Cession Commerce

Anne Guérin , directrice régionale Ile-de-France Ouest de Bpifrance

Par Sophie Mensior - Le 19 / 08 / 2013

Quel est le périmètre d'intervention d'Oséo, désormais intégré dans Bpifrance, dans le cadre de reprise de fonds de commerce ? Anne Guérin, directrice régionale Ile-de-France Ouest de Bpifrance répond à nos questions.

Anne Guérin , directrice régionale Ile-de-France  Ouest de Bpifrance

« Dans un dossier de financement, le profil du repreneur est le premier élément-clé »

Comment intervient Bpifrance en matière de reprise ?
En ce qui concerne notre intervention, nous avons un outil privilégié pour les très petites entreprises : le PCE (Prêt à la création d’entreprise), qui s’adresse aux personnes qui créent ou reprennent un fonds de commerce, dans une enveloppe de 45 000 euros. Le prêt peut aller jusqu’à 7 000 euros, complété par un prêt bancaire du double. Ce prêt est instruit par la banque, qui en prend la décision.
Nous, nous garantissons le prêt bancaire à hauteur de 60 %.

Et pour les autres projets ?
Pour les opérations plus importantes, comme des fonds de commerce de fleurs ou de restaurant, par exemple, avec des prix de fonds allant de 50 000 à 300 000 euros, nous garantissons le prêt à hauteur de 50 à 60 %, selon les besoins.
 
Quels sont vos critères de décision ?
Lorsqu’il y a reprise d’un fonds de commerce, le porteur de projet doit être professionnel, c'est-à-dire avoir un diplôme et de l’expérience. Il y a  quelques cas de figure où l’on peut refuser un dossier : quand le repreneur n’est pas assez professionnel ou si le prix est trop élevé. Il faut qu’il y ait un apport personnel, afin d’éviter que la dette ne soit trop lourde.
Nous pouvons alerter le repreneur si nous avons des doutes, et le recevoir. Il peut faire la différence s’il arrive à nous convaincre. Mais quand cela se passe bien, nous n’avons pas besoin de le recevoir.
Le premier élément-clé du dossier, c’est le profil du repreneur. Son savoir-faire et l’emplacement du fonds sont déterminants pour que l’affaire marche. Statistiquement, le projet fonctionne  quand ces deux points sont validés.

**Questions**
**1.** Dans l'entretien, à quelle hauteur Bpifrance garantit-elle le prêt bancaire qui complète le PCE ?
**2.** Recopiez mot pour mot le passage de l'entretien compris entre « Nous pouvons alerter » et « points sont validés. », ces deux segments inclus.
Le listing qui suit ne joue aucun rôle ici.

(Données enregistrées)
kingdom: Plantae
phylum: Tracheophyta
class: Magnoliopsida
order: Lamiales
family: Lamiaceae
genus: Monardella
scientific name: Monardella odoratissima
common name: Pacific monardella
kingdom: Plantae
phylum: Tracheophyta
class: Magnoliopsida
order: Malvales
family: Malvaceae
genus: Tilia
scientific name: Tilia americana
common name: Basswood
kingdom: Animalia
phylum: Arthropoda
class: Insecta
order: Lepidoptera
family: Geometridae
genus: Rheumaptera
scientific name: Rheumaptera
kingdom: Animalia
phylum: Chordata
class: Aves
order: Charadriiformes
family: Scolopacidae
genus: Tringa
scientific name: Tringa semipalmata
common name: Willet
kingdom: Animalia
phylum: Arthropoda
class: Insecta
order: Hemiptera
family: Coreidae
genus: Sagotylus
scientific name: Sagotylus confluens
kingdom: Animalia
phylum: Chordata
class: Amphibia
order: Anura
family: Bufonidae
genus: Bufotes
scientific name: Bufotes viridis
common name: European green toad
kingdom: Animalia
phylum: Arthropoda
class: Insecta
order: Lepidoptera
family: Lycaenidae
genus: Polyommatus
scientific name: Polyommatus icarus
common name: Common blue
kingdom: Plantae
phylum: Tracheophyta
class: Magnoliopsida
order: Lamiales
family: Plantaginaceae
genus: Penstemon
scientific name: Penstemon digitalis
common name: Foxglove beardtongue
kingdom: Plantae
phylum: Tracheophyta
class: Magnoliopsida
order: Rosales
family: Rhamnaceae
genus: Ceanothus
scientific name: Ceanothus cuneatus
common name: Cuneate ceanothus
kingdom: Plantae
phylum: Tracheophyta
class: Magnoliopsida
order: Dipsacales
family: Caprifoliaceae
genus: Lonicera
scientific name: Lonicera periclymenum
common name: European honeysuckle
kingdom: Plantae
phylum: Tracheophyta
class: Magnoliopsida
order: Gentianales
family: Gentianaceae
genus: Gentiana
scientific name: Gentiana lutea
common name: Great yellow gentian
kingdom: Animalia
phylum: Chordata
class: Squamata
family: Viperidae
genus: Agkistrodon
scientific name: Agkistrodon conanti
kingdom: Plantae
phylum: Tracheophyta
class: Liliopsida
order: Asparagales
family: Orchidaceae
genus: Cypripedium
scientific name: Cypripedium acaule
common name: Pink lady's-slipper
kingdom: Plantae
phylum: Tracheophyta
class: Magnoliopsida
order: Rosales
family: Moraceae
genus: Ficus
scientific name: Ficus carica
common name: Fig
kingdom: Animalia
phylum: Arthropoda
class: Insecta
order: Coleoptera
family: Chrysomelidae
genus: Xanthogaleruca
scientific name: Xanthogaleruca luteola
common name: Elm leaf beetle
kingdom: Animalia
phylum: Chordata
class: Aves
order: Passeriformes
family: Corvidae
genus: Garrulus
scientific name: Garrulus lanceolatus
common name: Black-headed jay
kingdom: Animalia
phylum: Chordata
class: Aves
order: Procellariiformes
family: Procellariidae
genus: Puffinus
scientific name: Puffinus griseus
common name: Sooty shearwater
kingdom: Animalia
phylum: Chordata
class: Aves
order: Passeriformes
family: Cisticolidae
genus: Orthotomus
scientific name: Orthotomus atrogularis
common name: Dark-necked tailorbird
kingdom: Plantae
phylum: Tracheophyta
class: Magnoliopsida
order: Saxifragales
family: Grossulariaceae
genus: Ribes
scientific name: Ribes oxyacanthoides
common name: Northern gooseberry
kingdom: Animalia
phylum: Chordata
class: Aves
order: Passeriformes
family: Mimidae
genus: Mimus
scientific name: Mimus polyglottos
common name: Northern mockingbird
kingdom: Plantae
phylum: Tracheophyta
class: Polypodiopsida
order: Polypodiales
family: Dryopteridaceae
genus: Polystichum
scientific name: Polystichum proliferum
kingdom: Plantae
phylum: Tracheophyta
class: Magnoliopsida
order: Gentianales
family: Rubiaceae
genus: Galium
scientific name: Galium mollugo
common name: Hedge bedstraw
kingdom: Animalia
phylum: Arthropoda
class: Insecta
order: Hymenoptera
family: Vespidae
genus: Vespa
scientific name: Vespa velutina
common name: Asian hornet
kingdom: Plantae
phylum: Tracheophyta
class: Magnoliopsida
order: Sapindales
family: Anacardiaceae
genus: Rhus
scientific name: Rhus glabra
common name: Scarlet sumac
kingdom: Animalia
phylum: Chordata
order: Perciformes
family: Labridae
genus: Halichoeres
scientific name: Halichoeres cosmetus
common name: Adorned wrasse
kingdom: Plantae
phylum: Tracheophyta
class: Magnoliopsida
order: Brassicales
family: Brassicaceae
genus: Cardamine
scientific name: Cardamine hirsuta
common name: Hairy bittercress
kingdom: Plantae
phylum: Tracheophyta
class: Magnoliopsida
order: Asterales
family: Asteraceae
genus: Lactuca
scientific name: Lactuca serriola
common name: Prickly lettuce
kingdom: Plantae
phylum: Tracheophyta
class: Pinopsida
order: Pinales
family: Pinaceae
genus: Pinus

**Résultats dans l'ordre**
**1.** À hauteur de 60 %.

**2.**
Nous pouvons alerter le repreneur si nous avons des doutes, et le recevoir. Il peut faire la différence s’il arrive à nous convaincre. Mais quand cela se passe bien, nous n’avons pas besoin de le recevoir.
Le premier élément-clé du dossier, c’est le profil du repreneur. Son savoir-faire et l’emplacement du fonds sont déterminants pour que l’affaire marche. Statistiquement, le projet fonctionne  quand ces deux points sont validés.